To put it another way, if “selfish” means utility-maximization, which by definition is always being done (possibly to the extent of being second-order rational by rationally deciding not to spend the time to exactly optimize our utility function), then everything is selfish. Then let’s define a new term, “selfish2,” to represent behavior that benefits ourselves instrumentally without concern for the happiness of others. Then our point is that rationality is not the same as selfish2.

Also, some of his commenters questioned whether a single vote could be decisive, what with recounts etc. The answer is, yes, it can, because there is ultimately some threshold (even if unobservable) as to whether the recount occurs.
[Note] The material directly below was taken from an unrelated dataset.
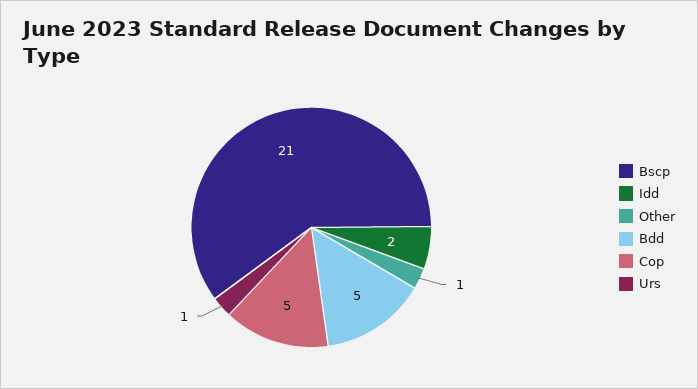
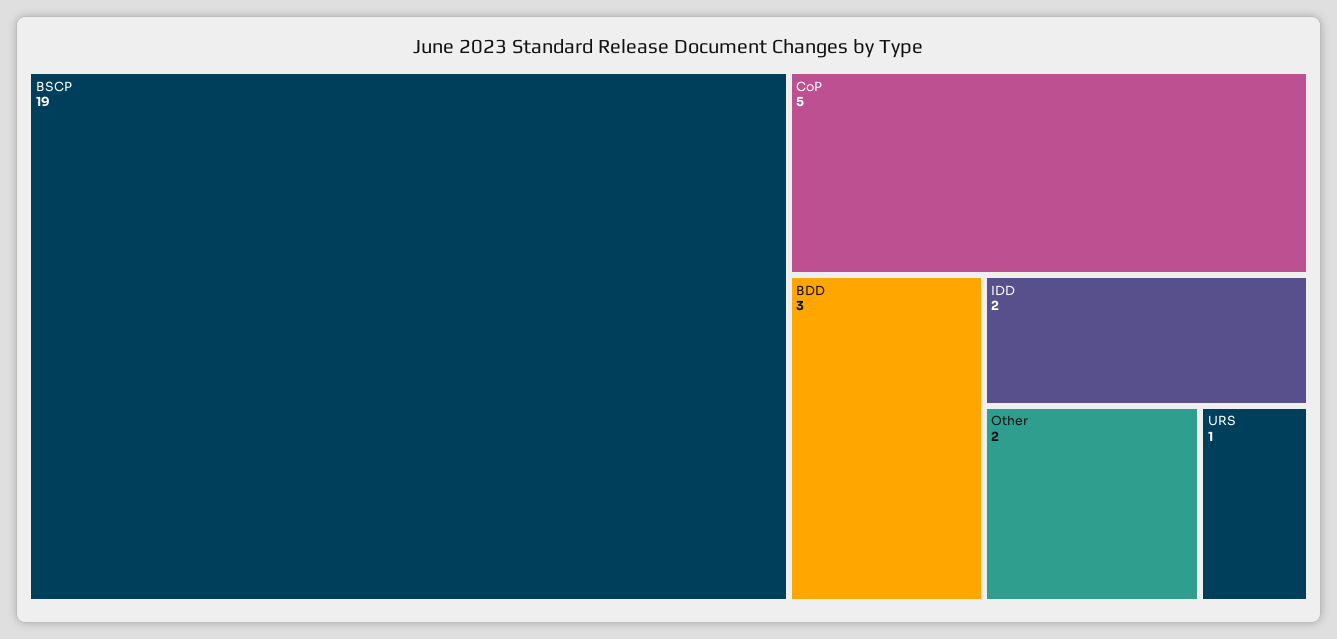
Bscp: 21 -> 19
Other: 1 -> 2
Bdd: 5 -> 3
And even if this threshold is itself probabilistic, the probabilities can be added. We demonstrate this mathematically in the Appendix to the 2004 Gelman, Katz, and Bafumi article in the British Journal of Political Science; see page 674 here.

P.S. Mark has further remarks here. Those are his comments on my comments on his comments on my article which, when you come down to it, was basically a comment on some of the political science literature. That should be enough, I think.

4 Comments

  1. conchis says:

    This doesn't really affect your main point, but there's another definition of selfish that I think lots of people operate with.

    "If helping other people makes me happy, why would
    caring about other people be contrary to my own self-interest?"

    The obvious answer to this is that you could care about other people more than actually makes you happy. We do this all the time, and the entire concept of self-sacrifice is built around it.

    Not being self-sacrificing isn't something we do by definition. However, it's also not clear that voting behavior is self-sacrificing in this sense.

    (Again, this is not meant to detract from the point of your argument. I just wanted to suggest that your two definitions didn't exhaust the possible space of concepts.)

  2. John says:

    Andrew—

    You and Mark are committing a common error: equating utility maximization with selfishness. Generally speaking, the two are unrelated. An economic actor has preferences, and we assume those preferences to be rational, which means that when goods are compared pairwise, the relation "at least as good as" is complete and transitive. That's what it means to be a rational economic actor; there is no statement whatsoever as to what goods a person prefers, so it can be entirely rational to have a preference for, say, giving gifts.

    Goods can be abstract. When one purchases home insurance, one is purchasing a degree of certainty; when one gambles, one is purchasing a degree of risk. We are even willing to pay for fairness, as demonstrated by the ultimatum game where players will reject divisions that benefit them monetarily but which they perceive to be unfair.

    As an economic actor I have limited money and time, obviously, and lets suppose that I value helping other people by volunteering at a soup kitchen. I prefer that volunteer time & effort more than (many of) my other options (given my time-money budget constraint), and since that's my preference, by volunteering, I'm maximizing utility.

    While selfishness & altruism may determine what goods I prefer to other goods, neither play a role when I act on my preferences to optimize my own utility. The latter is a neutral act.

  3. Andrew says:

    John,

    We weren't being clear enough, perhaps. I (and, I think Mark also) agree completely with what you wrote. That was our point.

  4. charles says:

    One question: if the entity you give your vote to turns out to be only self-interested, what than?
    Wouldn't your voting turn into unrational thinking; why don't they maximize for me? It still looks rational, but it's ratio based on not being heard.